[Source records]
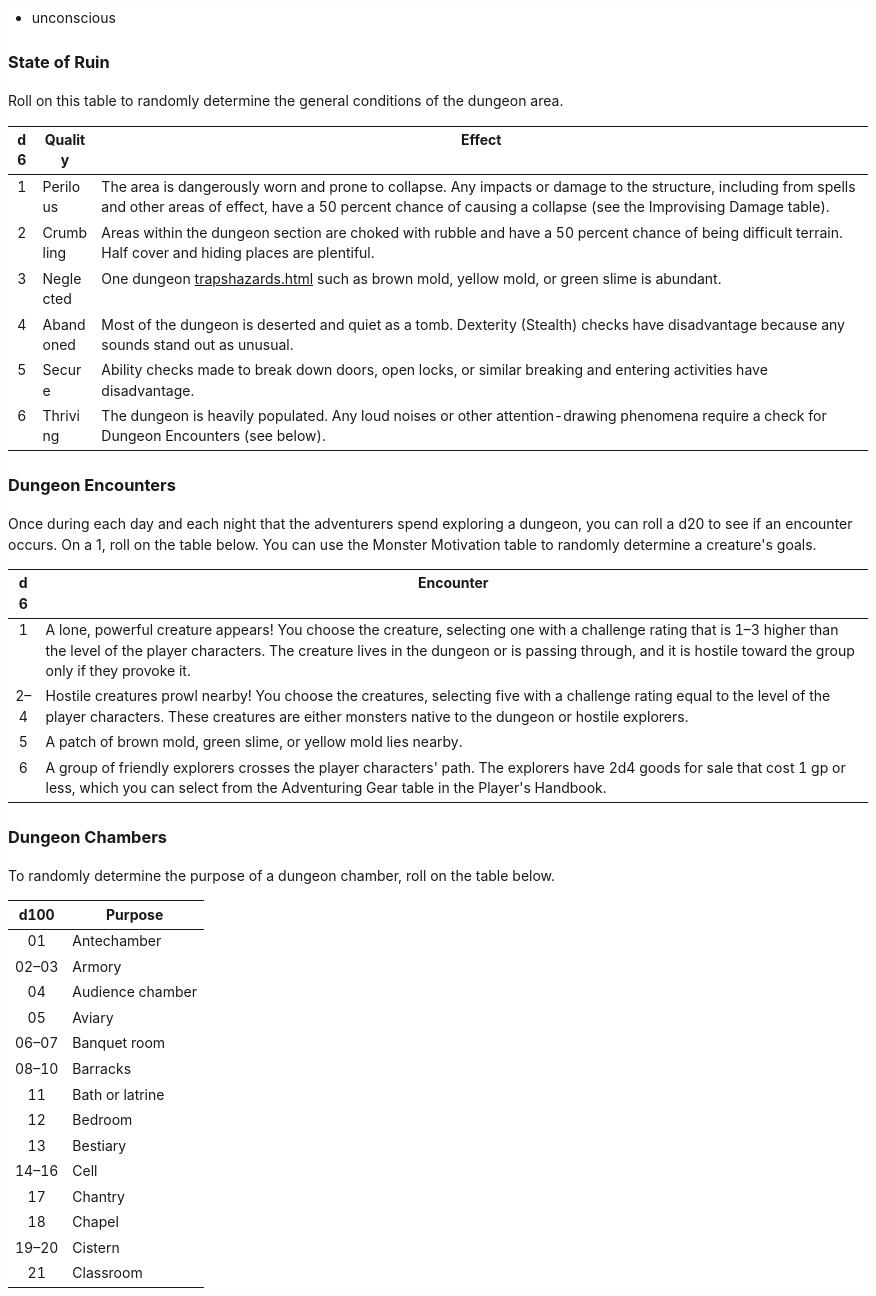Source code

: - unconscious

### State of Ruin

Roll on this table to randomly determine the general conditions of the dungeon area.

|  d6 | Quality   | Effect                                                                                                                                                                                                                          |
|:---:|-----------|---------------------------------------------------------------------------------------------------------------------------------------------------------------------------------------------------------------------------------|
|  1  | Perilous  | The area is dangerously worn and prone to collapse. Any impacts or damage to the structure, including from spells and other areas of effect, have a 50 percent chance of causing a collapse (see the Improvising Damage table). |
|  2  | Crumbling | Areas within the dungeon section are choked with rubble and have a 50 percent chance of being difficult terrain. Half cover and hiding places are plentiful.                                                                    |
|  3  | Neglected | One dungeon [trapshazards.html](hazard) such as brown mold, yellow mold, or green slime is abundant.                                                                                                                            |
|  4  | Abandoned | Most of the dungeon is deserted and quiet as a tomb. Dexterity (Stealth) checks have disadvantage because any sounds stand out as unusual.                                                                                      |
|  5  | Secure    | Ability checks made to break down doors, open locks, or similar breaking and entering activities have disadvantage.                                                                                                             |
|  6  | Thriving  | The dungeon is heavily populated. Any loud noises or other attention-drawing phenomena require a check for Dungeon Encounters (see below).                                                                                      |

### Dungeon Encounters

Once during each day and each night that the adventurers spend exploring a dungeon, you can roll a d20 to see if an encounter occurs. On a 1, roll on the table below. You can use the Monster Motivation table to randomly determine a creature's goals.

|  d6 | Encounter                                                                                                                                                                                                                                                                          |
|:---:|------------------------------------------------------------------------------------------------------------------------------------------------------------------------------------------------------------------------------------------------------------------------------------|
|  1  | A lone, powerful creature appears! You choose the creature, selecting one with a challenge rating that is 1–3 higher than the level of the player characters. The creature lives in the dungeon or is passing through, and it is hostile toward the group only if they provoke it. |
| 2–4 | Hostile creatures prowl nearby! You choose the creatures, selecting five with a challenge rating equal to the level of the player characters. These creatures are either monsters native to the dungeon or hostile explorers.                                                      |
|  5  | A patch of brown mold, green slime, or yellow mold lies nearby.                                                                                                                                                                                                                    |
|  6  | A group of friendly explorers crosses the player characters' path. The explorers have 2d4 goods for sale that cost 1 gp or less, which you can select from the Adventuring Gear table in the Player's Handbook.                                                                    |

### Dungeon Chambers

To randomly determine the purpose of a dungeon chamber, roll on the table below.

|  d100 | Purpose            |
|:-----:|--------------------|
|   01  | Antechamber        |
| 02–03 | Armory             |
|   04  | Audience chamber   |
|   05  | Aviary             |
| 06–07 | Banquet room       |
| 08–10 | Barracks           |
|   11  | Bath or latrine    |
|   12  | Bedroom            |
|   13  | Bestiary           |
| 14–16 | Cell               |
|   17  | Chantry            |
|   18  | Chapel             |
| 19–20 | Cistern            |
|   21  | Classroom          |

* **Activity**
The reply should hold an exact repeat of the entries from their opening line through the line with "Crumbling | Areas", and no pictures at all.

* **Finished exercise**
Source code

: - unconscious

### State of Ruin

Roll on this table to randomly determine the general conditions of the dungeon area.

|  d6 | Quality   | Effect                                                                                                                                                                                                                          |
|:---:|-----------|---------------------------------------------------------------------------------------------------------------------------------------------------------------------------------------------------------------------------------|
|  1  | Perilous  | The area is dangerously worn and prone to collapse. Any impacts or damage to the structure, including from spells and other areas of effect, have a 50 percent chance of causing a collapse (see the Improvising Damage table). |
|  2  | Crumbling | Areas within the dungeon section are choked with rubble and have a 50 percent chance of being difficult terrain. Half cover and hiding places are plentiful.                                                                    |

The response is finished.